I have read posts of women who have taken more than 50 photos of themselves before they are happy with ONE photo. How draining. How time consuming. How boring! But why? So we can upload the ONE photo we are happy with to ALL our social media accounts #hashtagging the shit out of it, so everyone we’ve ever met and hopefully many we haven’t, comment on it to reassure us that yes, we are that good looking and that those extra 20 sit ups have really paid off. And sadly this seems to make that 45 minutes of taking photo after photo of ourselves worthwhile.
I think we are better than that. I think we have so much more to offer than baring our bodies and grasping for any sense of mindless validation simply because we live in a society that values beauty so highly.
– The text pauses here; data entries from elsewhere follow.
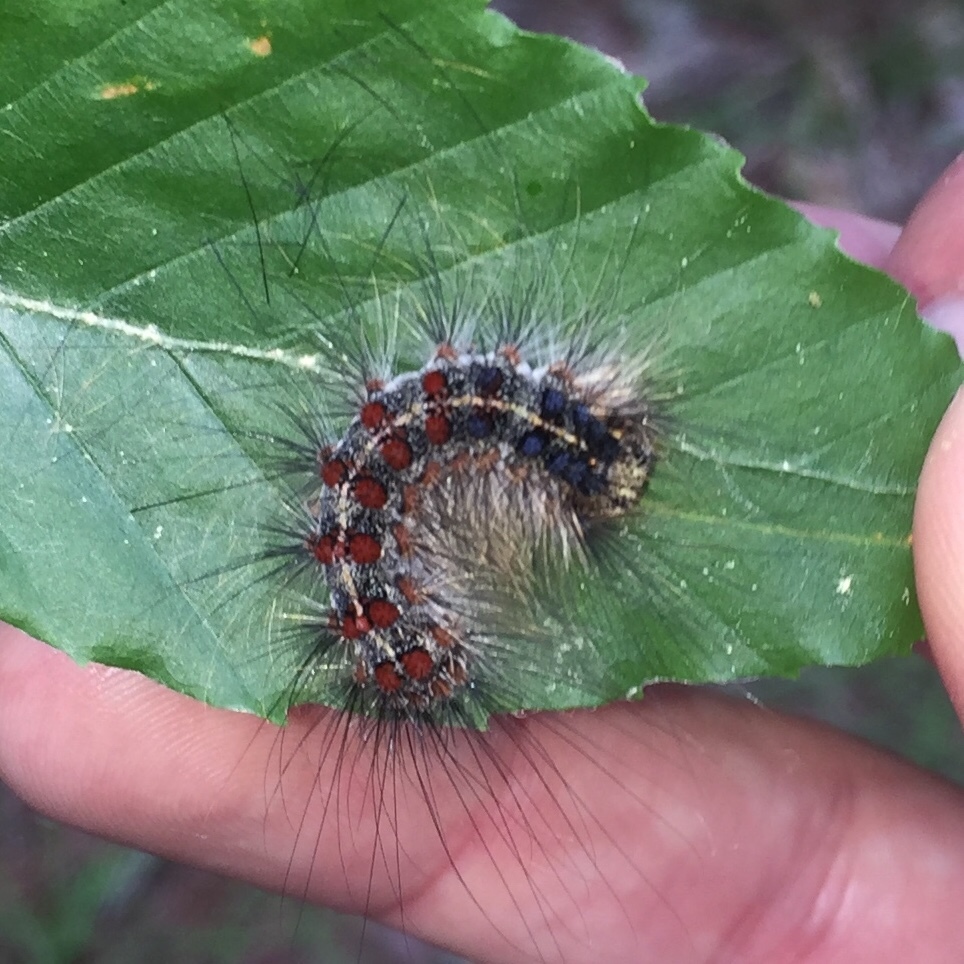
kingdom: Animalia
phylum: Arthropoda
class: Insecta
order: Lepidoptera
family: Erebidae
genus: Lymantria
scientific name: Lymantria dispar
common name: Gypsy moth
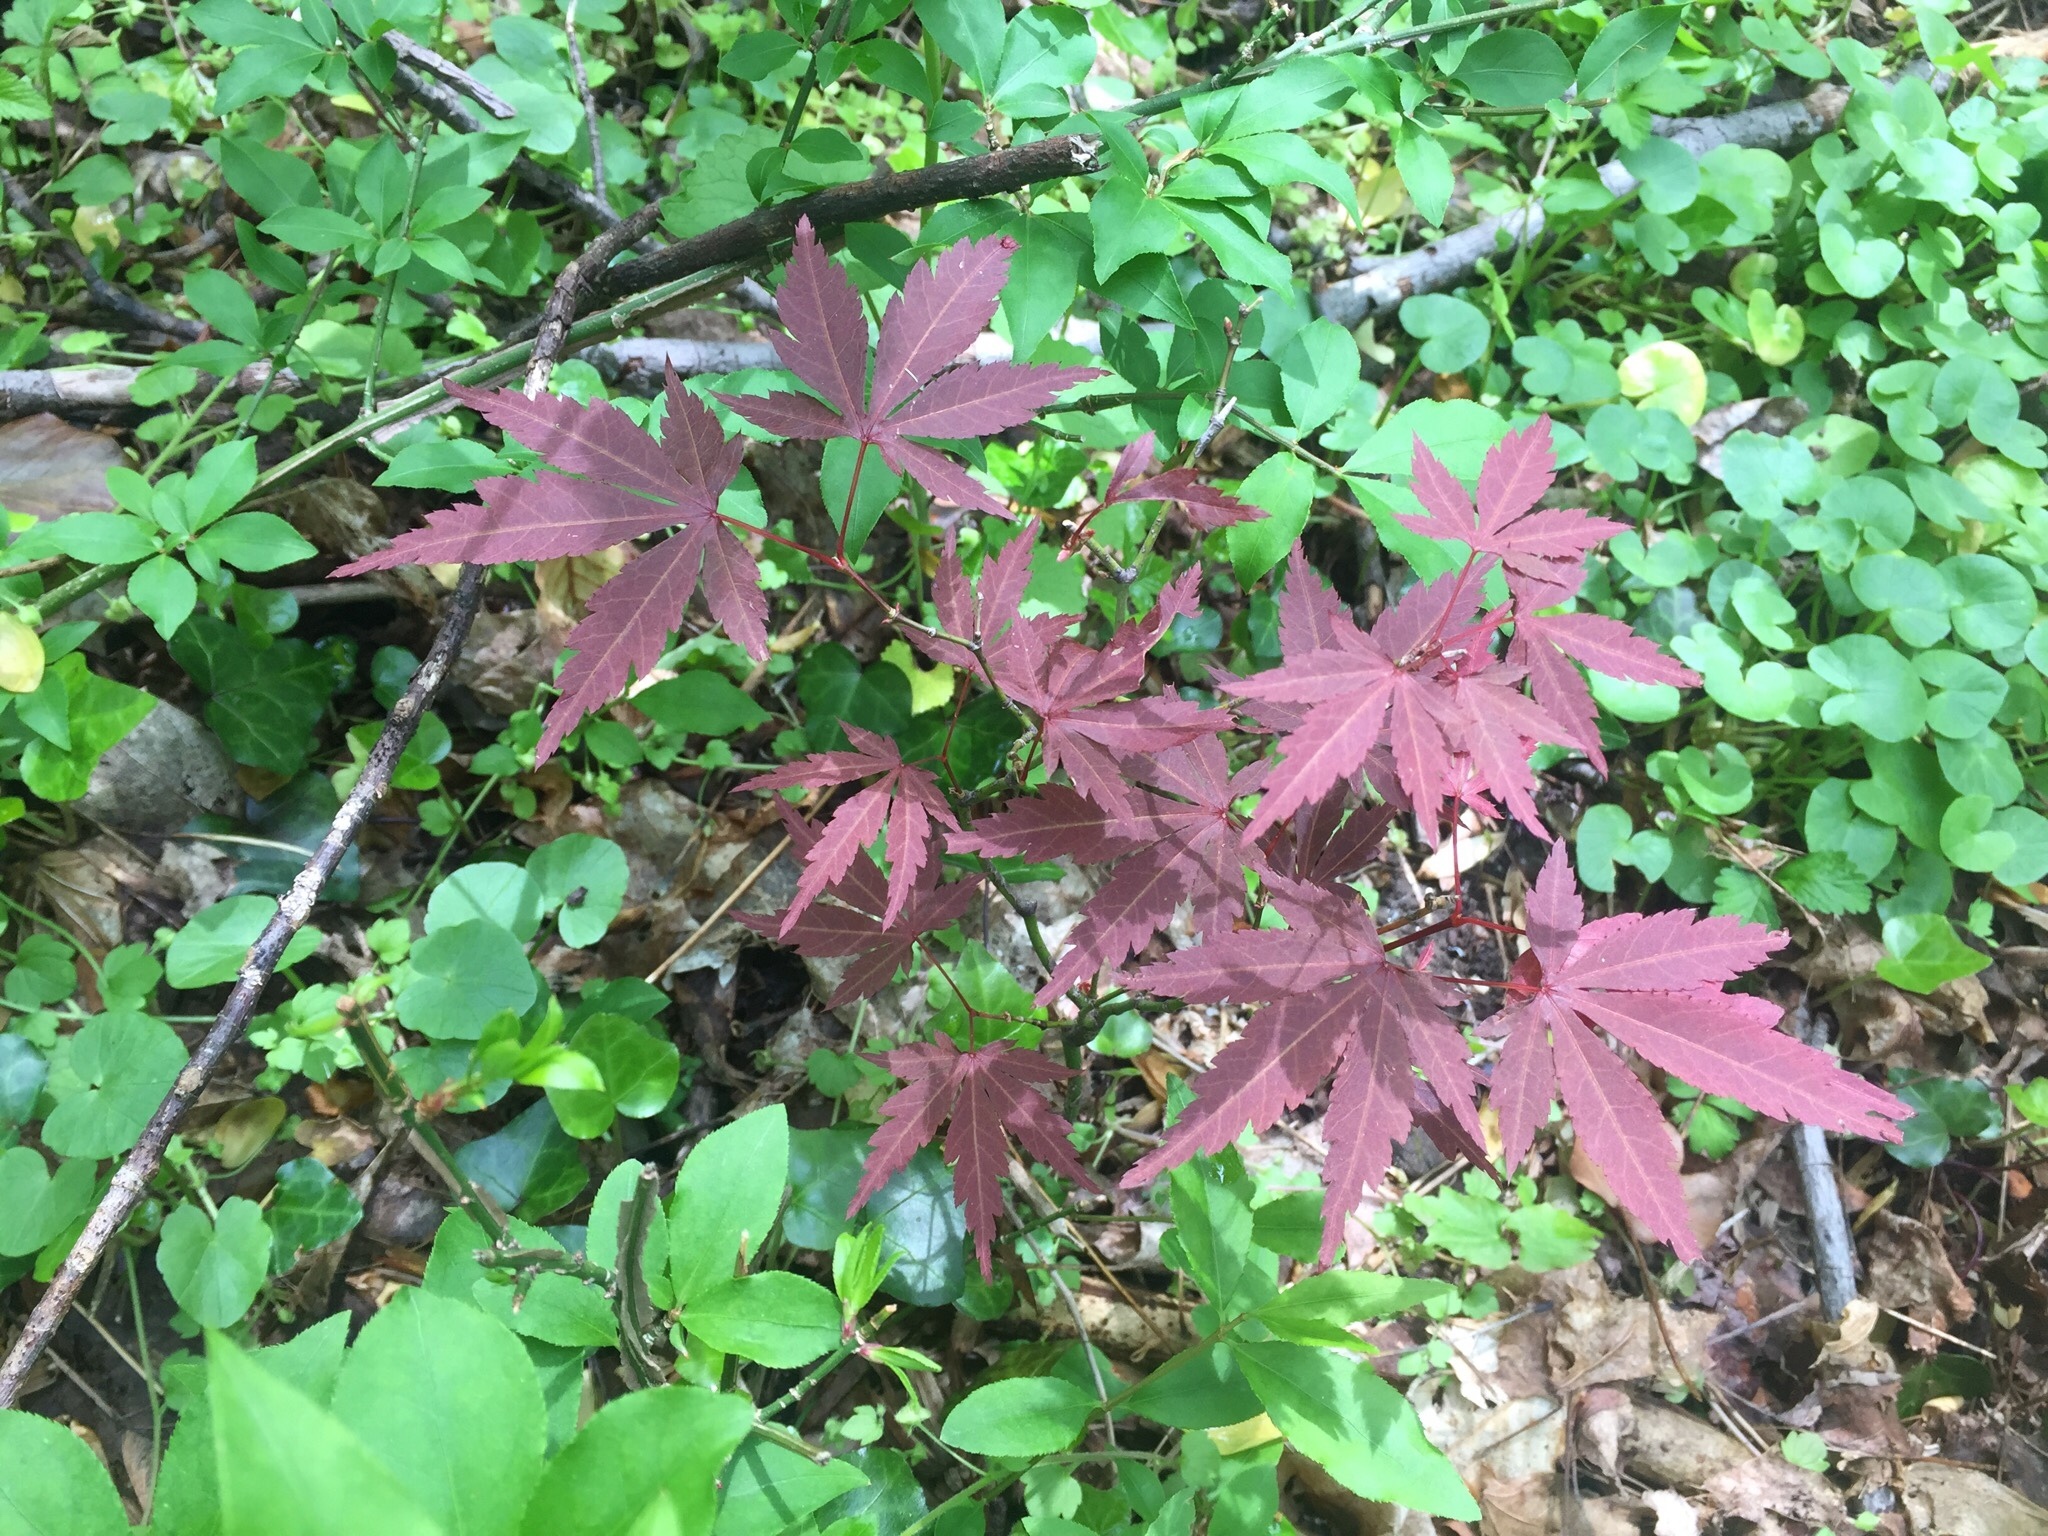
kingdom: Plantae
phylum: Tracheophyta
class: Magnoliopsida
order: Sapindales
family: Sapindaceae
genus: Acer
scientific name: Acer palmatum
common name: Japanese maple
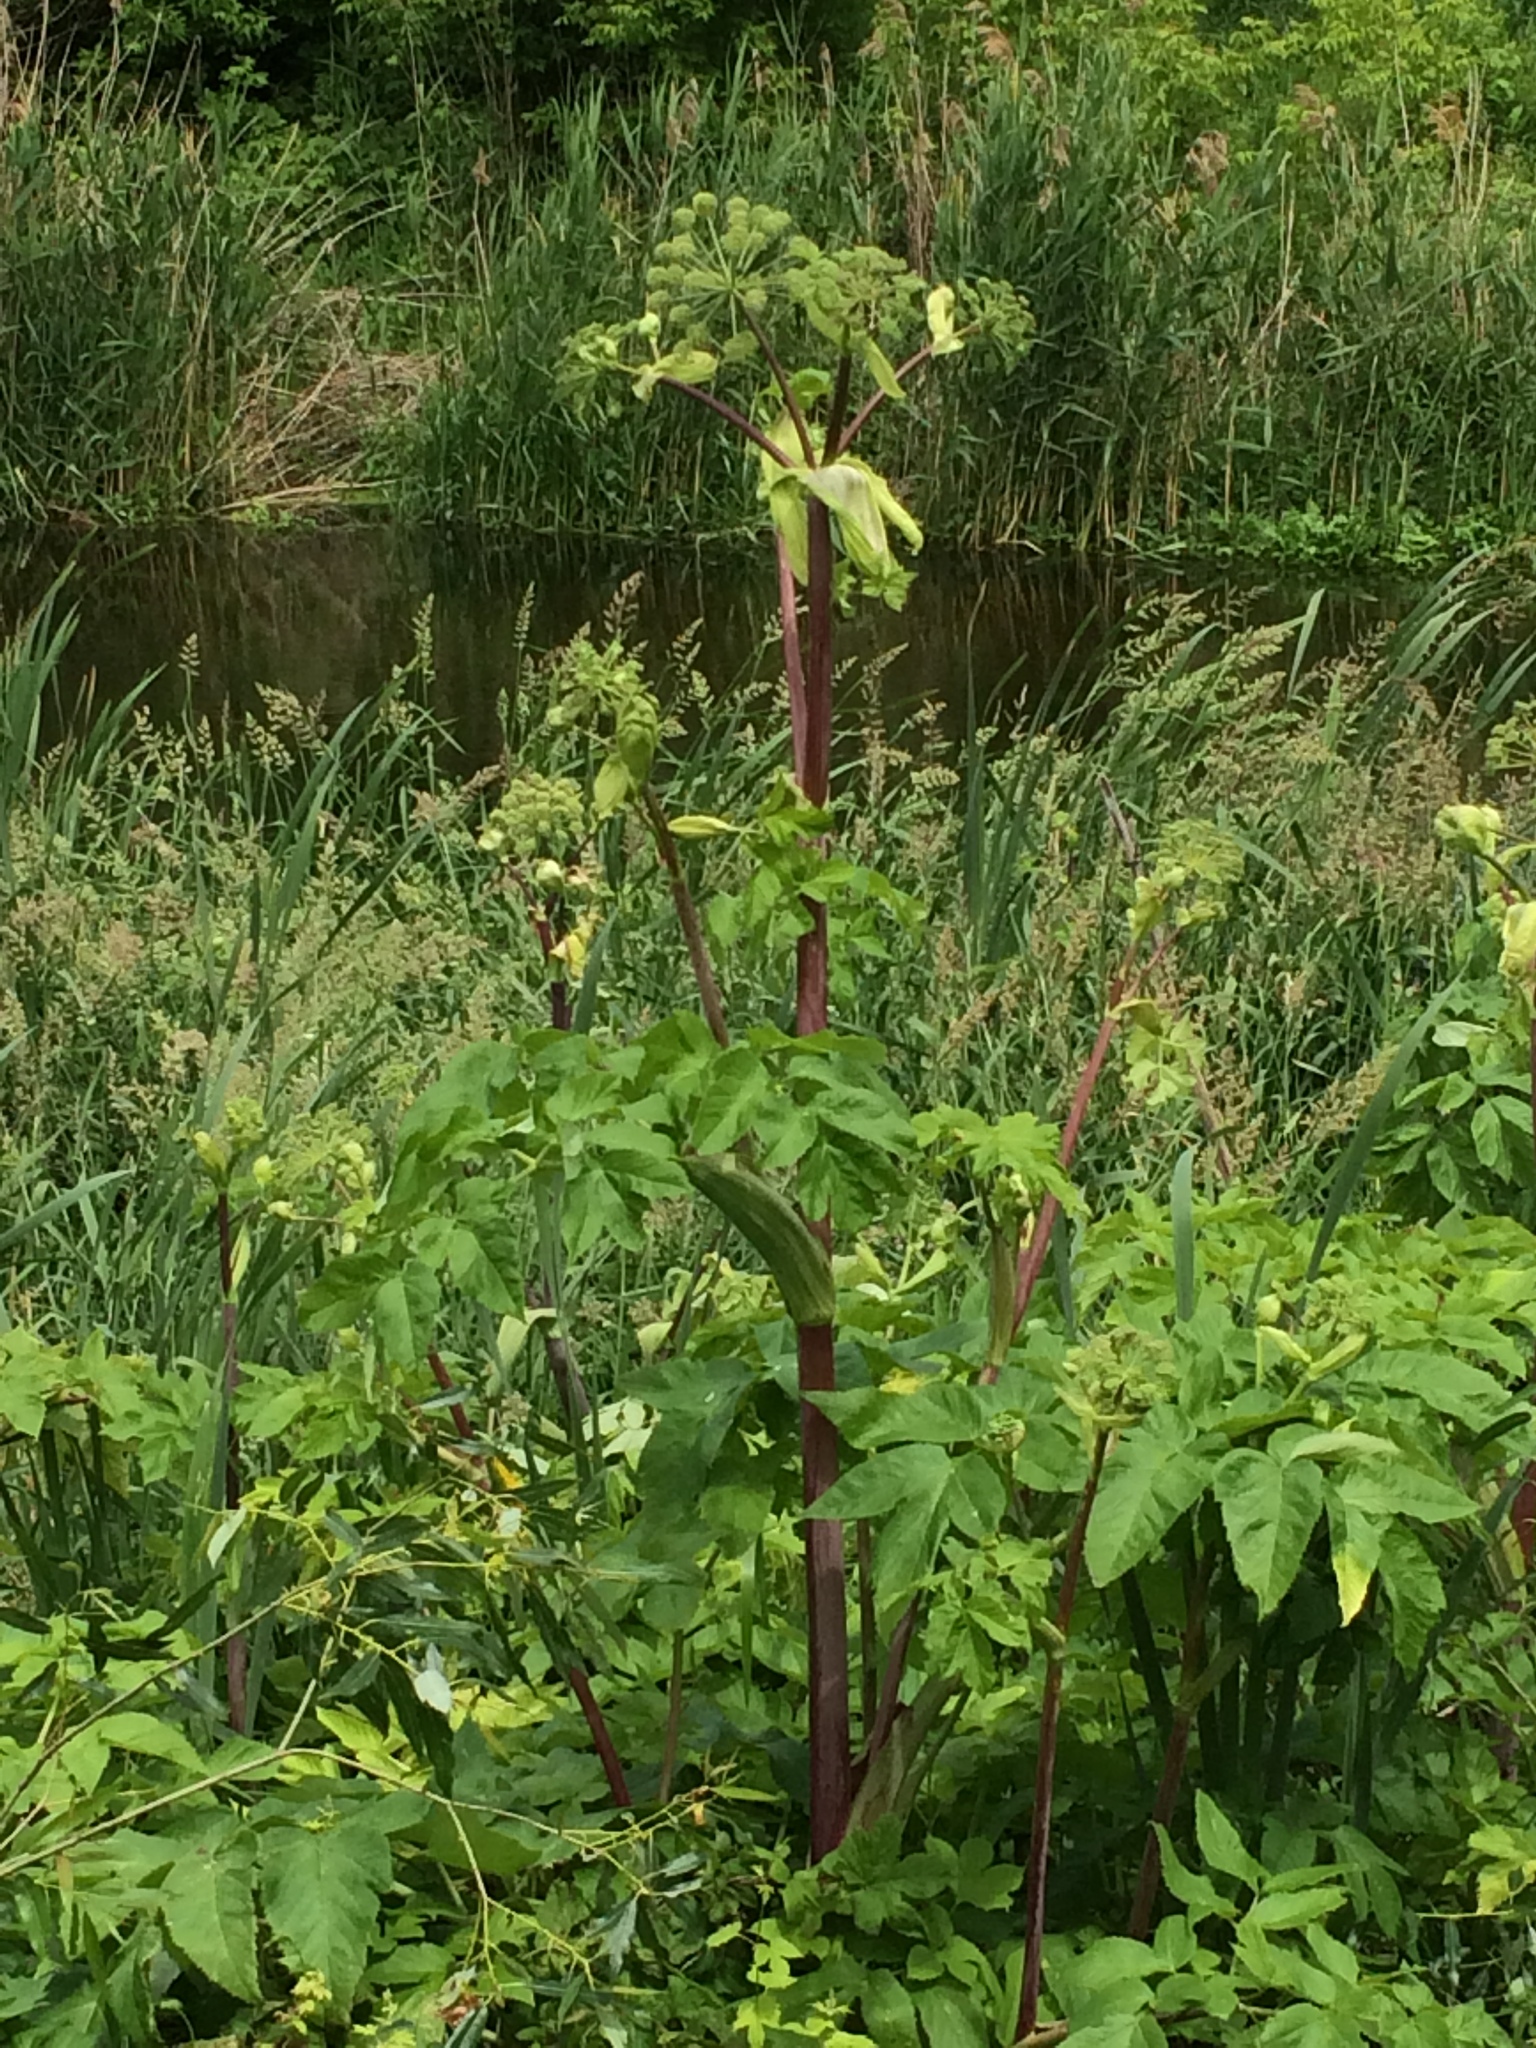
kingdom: Plantae
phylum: Tracheophyta
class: Magnoliopsida
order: Apiales
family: Apiaceae
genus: Angelica
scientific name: Angelica archangelica
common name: Garden angelica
I am tired of seeing young women(and more mature ladies worryingly) pose provocatively sans clothes and distribute these images willingly to the world for all to see. You are worth so much more and taking your clothes off doesn’t increase this. It detracts from it and any other talent you possess which is not as visual as your bare flesh.
I propose ladies, that we keep our clothes on and celebrate that! I propose that we invest our time in a reading a book, starting an online course or I don’t know, volunteering at a charity because all of those activities would make for a far greater contribution to this world than a provocative pose.